Exhibition

Jessica Gispert: Desvelos

October 14 - November 18, 2023

Reception: October 14, 2023, 4 - 7 PM

Gispert uses transformative materials as a way to contemplate the transient connections that define life, utilizing various substances as conduits to unknowable realms.

Jessica Gispert: Desvelos

Emerson Dorsch Gallery is pleased to announce Jessica Gispert’s solo exhibition Desvelos, opening October 14, 2023. With tondos, paintings and sculptures in wax and metal, Gispert employs tools of her artistic training to explore healing rituals of various Latin American and Caribbean cultures. Cotton-like fibers from the ceiba tree’s seed pods and root system join with the wax to invoke Gispert’s meditations on time, lineage, healing and alchemy. 
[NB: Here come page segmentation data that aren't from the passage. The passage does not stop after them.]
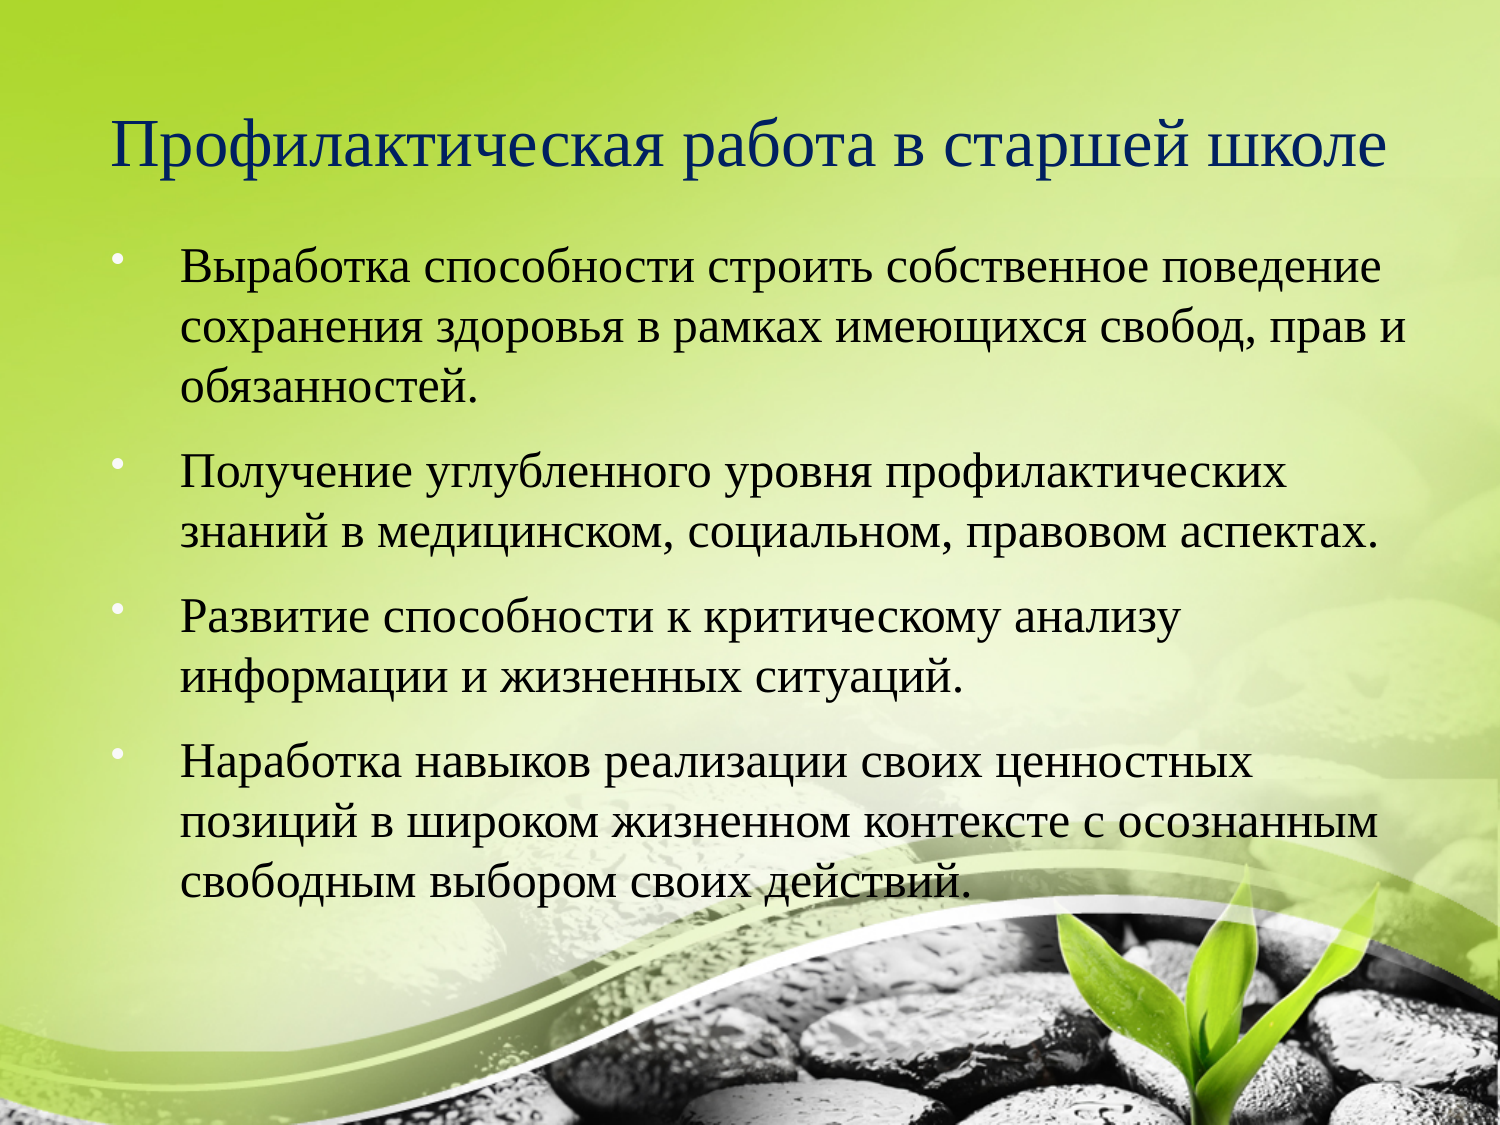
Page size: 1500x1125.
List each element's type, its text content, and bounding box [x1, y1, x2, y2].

picture [0, 0, 1500, 1125]
list Выработка способности строить собственное поведение сохранения здоровья в рамках имеющихся свобод, прав и обязанностей. Получение углубленного уровня профилактических знаний в медицинском, социальном, правовом аспектах. Развитие способности к критическому анализу информации и жизненных ситуаций. Наработка навыков реализации своих ценностных позиций в широком жизненном контексте с осознанным свободным выбором своих действий. [75, 224, 1425, 968]
title Профилактическая работа в старшей школе [75, 45, 1425, 224]
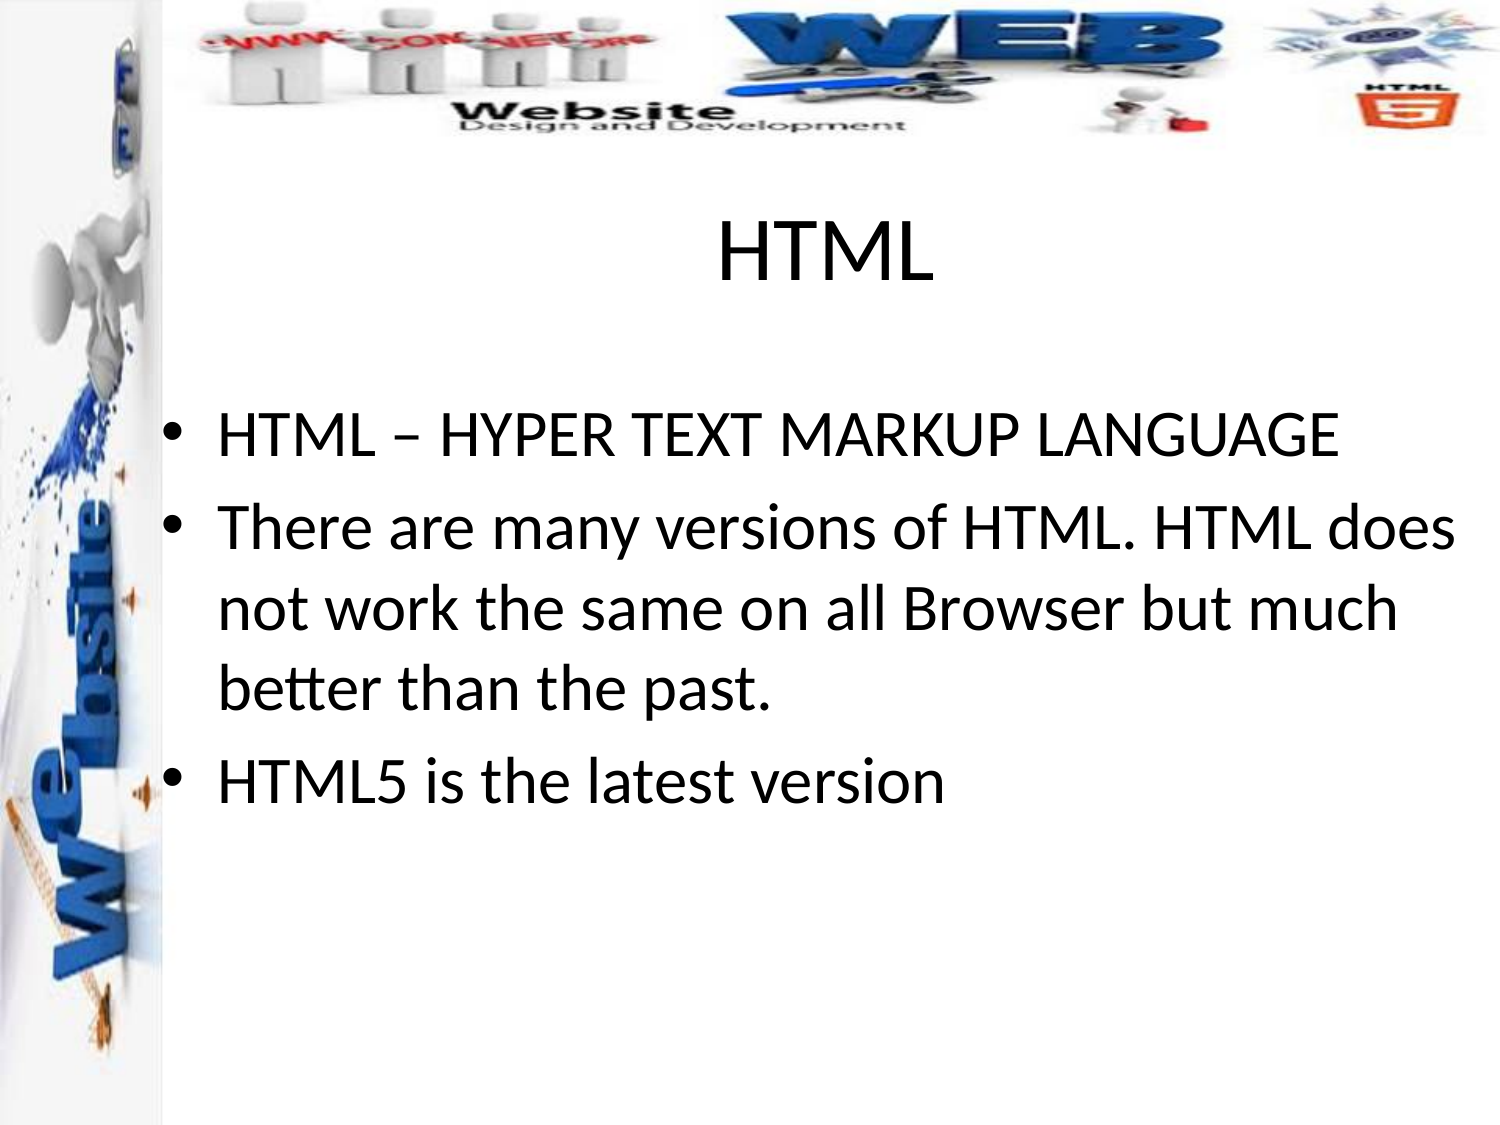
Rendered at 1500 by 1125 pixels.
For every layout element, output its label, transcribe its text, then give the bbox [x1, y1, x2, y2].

Jessica Gispert works in elements, similar to the way a bruja mottles ingredients for an enchantment. For this exhibition, wax, a medium for ritual practices in religions all over the world, takes on paint-like properties. With it Gispert leans toward the sensual appeal of painting’s history in abstraction while retaining wax’s symbolic and scientific associations. To assemble her wax paintings, she starts with a round steel armature into which she pours many layers of wax and pigments, embedding plant materials, objects and candle wicks. One title is an incantation, Devuélvenos, for replenishment and restoration. This piece’s title alludes to how the destructive path of tropical cyclones can also bring benefits to our natural environment. The beholder lights the painting. In this, its most active state, the moment of chemical change and meditation is one and the same. “The wax for me at this moment is not only ceremonial and ritualistic, but also symbolic of the passage of time and disintegration, much like memory.”
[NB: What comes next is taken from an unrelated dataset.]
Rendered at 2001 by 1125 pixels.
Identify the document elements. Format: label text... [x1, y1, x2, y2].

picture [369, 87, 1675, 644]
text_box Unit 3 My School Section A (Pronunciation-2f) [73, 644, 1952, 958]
It is for memory’s sake that Gispert suspends in wax materials from Latin American and Caribbean folklore and shamanistic practices. She began referencing what was most personal, with memories of family and Cuba, then expanded her view, collecting impressions from mythologies of the Global South. In a small collage called Ofelia (2023), Gispert’s paternal grandmother is beneath a Ceiba tree. She died before Gispert was born, and so her magic conveys only through black and white photographs and family stories. Her abuela was Cuban, as were other family members who connect Gispert to Cuba and to Afro-Cuban spiritual practices at a remove. Another piece, a wall sculpture called La Catorce (2023), is an abstraction of her maternal grandmother. She lived on 14th Street in a typically Caribbean house, bound – or protected – by iron grates. Gispert has poured wax into the spaces between the bars, like stained glass. Rectangles of mango orange flank the center one, which depicts fluffy white clouds in an azure sky. 

These pieces’ dreamlike abstraction connects to wax’s physical properties, its ability to melt what was once solid. At about 2 am, there comes the time of waking dreams, when as Gispert says, “the unexplainable starts to happen.” The word for this in Spanish is desvelos, the show’s title, and it evokes “the space where imagination and the unseen come to life.”  

Gispert associates the labor-intensive process of building up the surfaces of her wax paintings with the developing process in studio photography, another dark space for thinking. Furthermore, she notes relationships between process-heavy artistic practices, alchemy, and the Afro-Atlantic rituals she remembers from her youth in both Miami and New Jersey amongst Cuban American communities. She made this connection more recently, when she was studying and teaching in Germany. In 2017, after four years there, she began seeking out research and social connections to her personal background. One that, like many expatriates, was thrown into relief by living in a place and culture so utterly different. There, she discovered an active community of Santeria practitioners , consisting of both Cubans and Germans. She began revisiting patakís, the sacred stories of Santería— mythologies that underwent their own kind of emulsion, having grown from the memories of enslaved Africans. Like a spray of seed, these practices adapted to new homes in the Caribbean, South Florida, New Jersey and more as the diaspora continued to grow. It was this search to discover more about her spiritual lineage that brought Gispert back to Miami. She was looking for an answer to her questions about the relationships between chemistry, abstraction and ritual.

The heft of her wax paintings answer these questions with force. After she finishes building up the layers of wax, objects and pigments, she bores holes in them. They have a celestial aspect, Gispert says, and the holes can be rips in time and space, or core-samples, depending on your perspective. She has embedded wicks in them, so that the beholder can light the painting, enacting a change from solid to liquid. She writes, “The ritual of lighting the candle in this case would be for protecting and healing the spirit. Symbolically, the melting wax alludes to the passage of time and transubstantiation. ” With works in wax, Gispert emulsifies, processes and enacts the state of being “on the periphery of spirituality, exploring silent parts of your identity.”